Yesterday, Lexington-Herald-Leader Frankfort Bureau Chief Jack Brammer turned 65. On Saturday, Gov. Matt Bevin will turn 49. Happy birthday, fellow Capricorns. I have more in common with Jack than with Matt. But in the spirit of Bevin’s inaugural goodwill challenge “of befriending someone who’s in a different political party than yourself and … find something you agree on,” I want to highlight the single issue that united us during the campaign: medical marijuana.
During the debate at Eastern Kentucky University, Bevin said, “I do think there’s unequivocal medical evidence of the fact that there are benefits for … those with cancer, those with epilepsy … I think it should be prescribed like any other prescription drug. I think it should be regulated in the very same fashion … I would, in fact, sign such legislation into law.”
Bevin’s opponent, Democrat Jack Conway: “If we passed a law for medical marijuana, it would be easier to get on our streets.”
Bevin replied, “I’m not gonna ask for the young people in this room to raise your hands, but is it not already easy for you to find this on the streets?
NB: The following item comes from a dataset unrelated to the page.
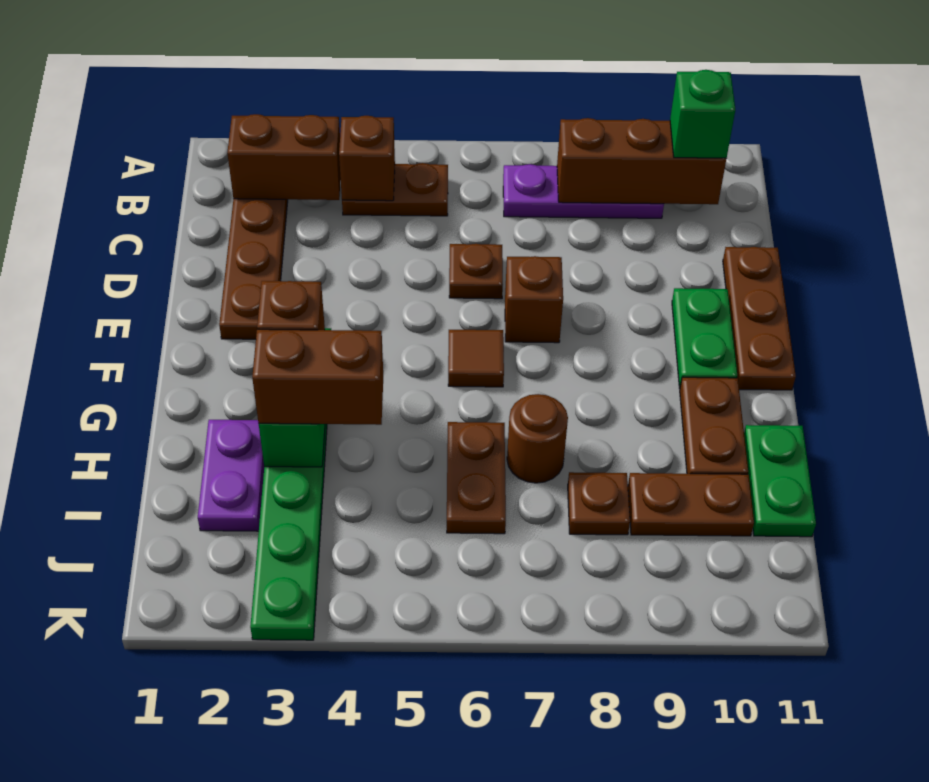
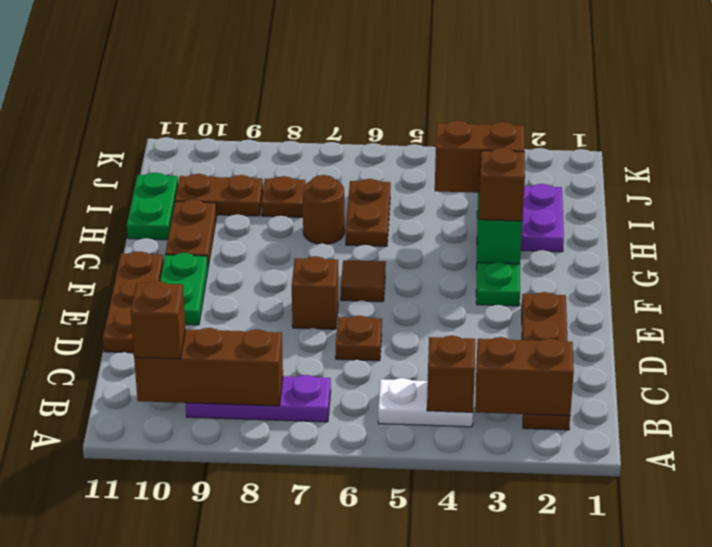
brown plate B4:B5 level 1 -> white plate B4:B5 level 1
green brick B10 level 3 -> brown brick B10 level 3

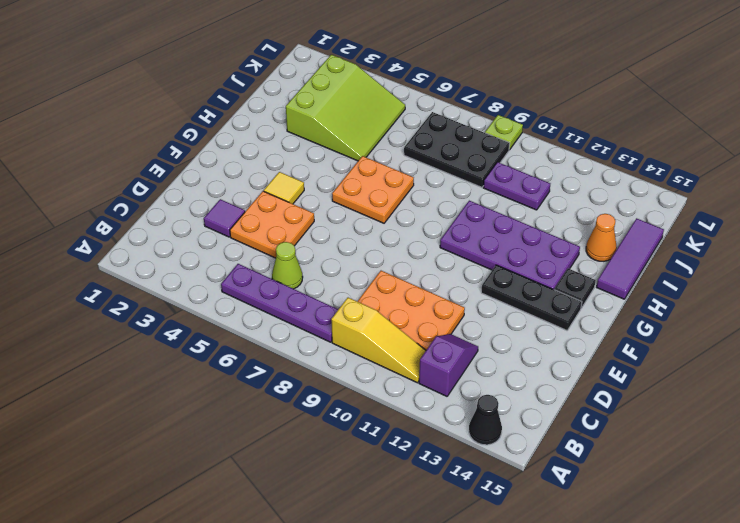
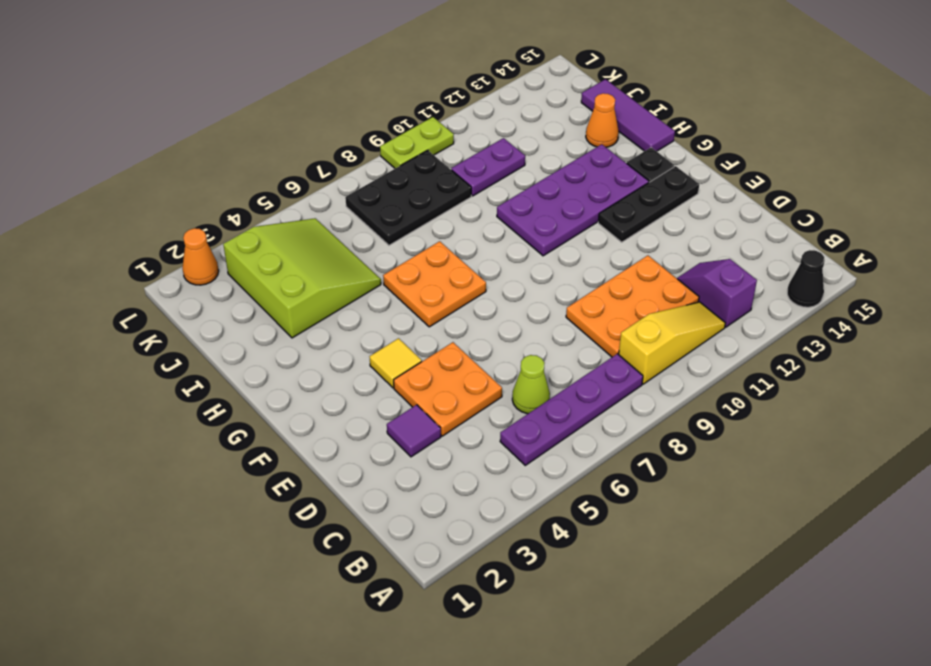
none -> orange cone L2 level 1
lime plate L9 level 1 -> lime plate L9:L10 level 1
Come on. The only people who can’t get it are the people who abide by the law. The only people who can’t get it are these families who want some medical relief for members of their family. The idea that we’re saving this from getting this out on the street, Jack, is a tremendous misunderstanding …”
To be fair, Conway supported the pharmaceutical use of cannabidoil, which isn’t necessarily medical marijuana as it can be derived from hemp and, in any derivative, can’t be used to get high.
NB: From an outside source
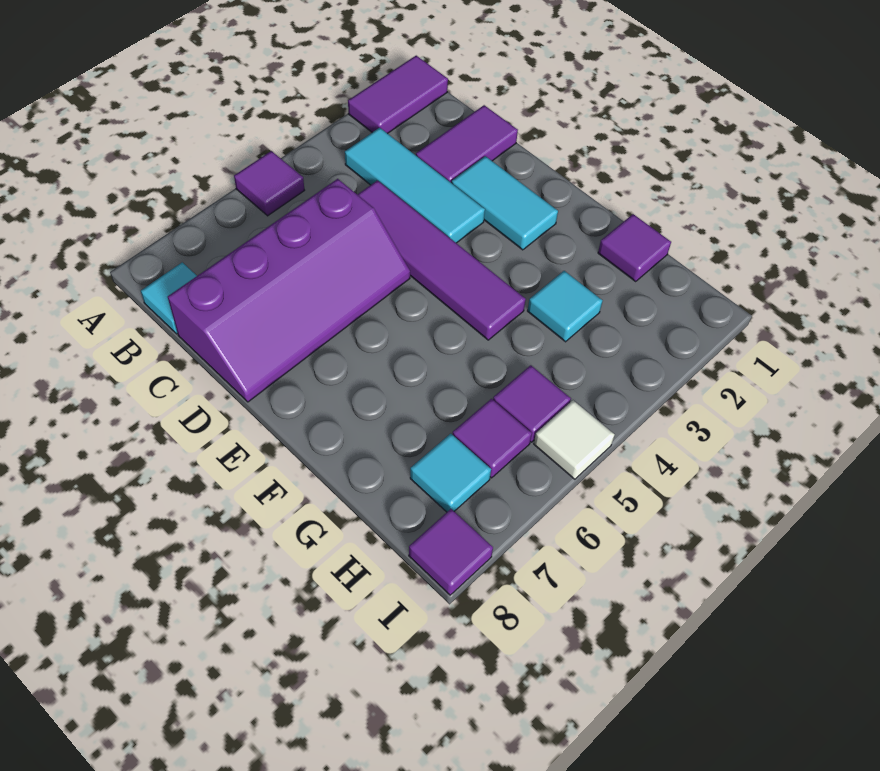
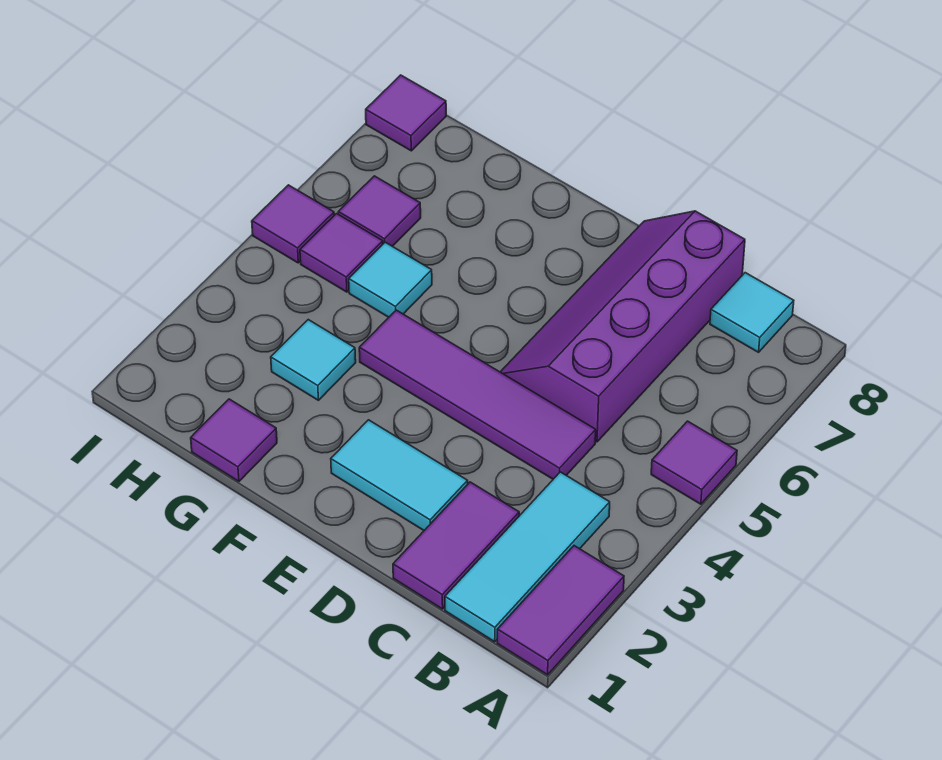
cyan tile B3:D3 level 1 -> cyan tile B1:B3 level 1
cyan tile H7 level 1 -> cyan tile G5 level 1
white tile I5 level 1 -> purple tile I5 level 1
Nevertheless, the exchange was among Bevin’s superior campaign moments. Let’s hope State Sen. Perry Clark, Democrat of Louisville, who champions medical uses of marijuana, will prevail in his quest to enlighten the general assembly, which commenced the first week of its regular (60-day) session yesterday.
Another excerpt from the EKU debate epitomized the worst of Bevin. His relentless attack on former Gov. Steve Beshear’s expansion of Medicaid under the Affordable Care Act (a no-brainer for a state as ill as ours) made it impossible for me to support him. He blithely dismissed as “baloney” an independent, expert, state-funded analysis by Deloitte Consulting. The study found that the expansion would fund itself, via new jobs and tax revenue, through 2020. “For you to continue to quote it,” Bevin told Conway, “is again indicative of the fact that you truly don’t know what you’re talking about.”
Such broadsides earned candidate Bevin poisonous press. On Sept. 14, thinkprogress.org headlined a lengthy and credible story, “Kentucky is Obamacare’s undeniable success story. This man (Bevin) is trying to burn it down.” On Dec. 11, a New York Times story began, “More than seven in 10 residents of Kentucky want their new governor, Matt Bevin, to keep the state’s expanded Medicaid program as it is, according to a new poll from the Kaiser Family Foundation.”
The article noted that Bevin had “backpedaled” — from threatening to reverse the expansion, which he deems unaffordable, to “requiring Medicaid enrollees to have ‘skin in the game,’ such as by charging them monthly premiums.”
The problem is that many enrollees’ skin is stretched to the breaking point. “This is a very poor state and people here can’t even afford to buy food,” Daryl Tackett, a 57-year-old Harrodsburg Republican, told the Times. “I don’t want him to take Medicaid away because there’s too many people that needs it.” At a press conference a week ago, “The Tea Party candidate laid out his plans to ‘transform’ — rather than entirely dismantle — the Obamacare Medicaid expansion,” reported talkingpointsmemo.com.
In so doing, “Bevin will join a long list of GOP governors who have railed against the program but eventually come around to supporting it. The pattern is well-established and often includes negotiating with the federal government a special carve-out for a state-specific version of the program, a way to save political face by seeming not to have caved,” wrote TPM.
Bevin’s stated aim is “to make people as un-dependent as possible,” but the Centers for Medicare and Medicaid Services forbids major modifications to the program. Wrote crooksandliars.com, “They’ll likely allow some kind of co-payment for coverage similar to other Republican states, but overall, that expansion will stay firmly in place, as it should.”
Lucky for Bevin and for us. The governor was prepared to prove how unaffordable a sicker Kentucky is.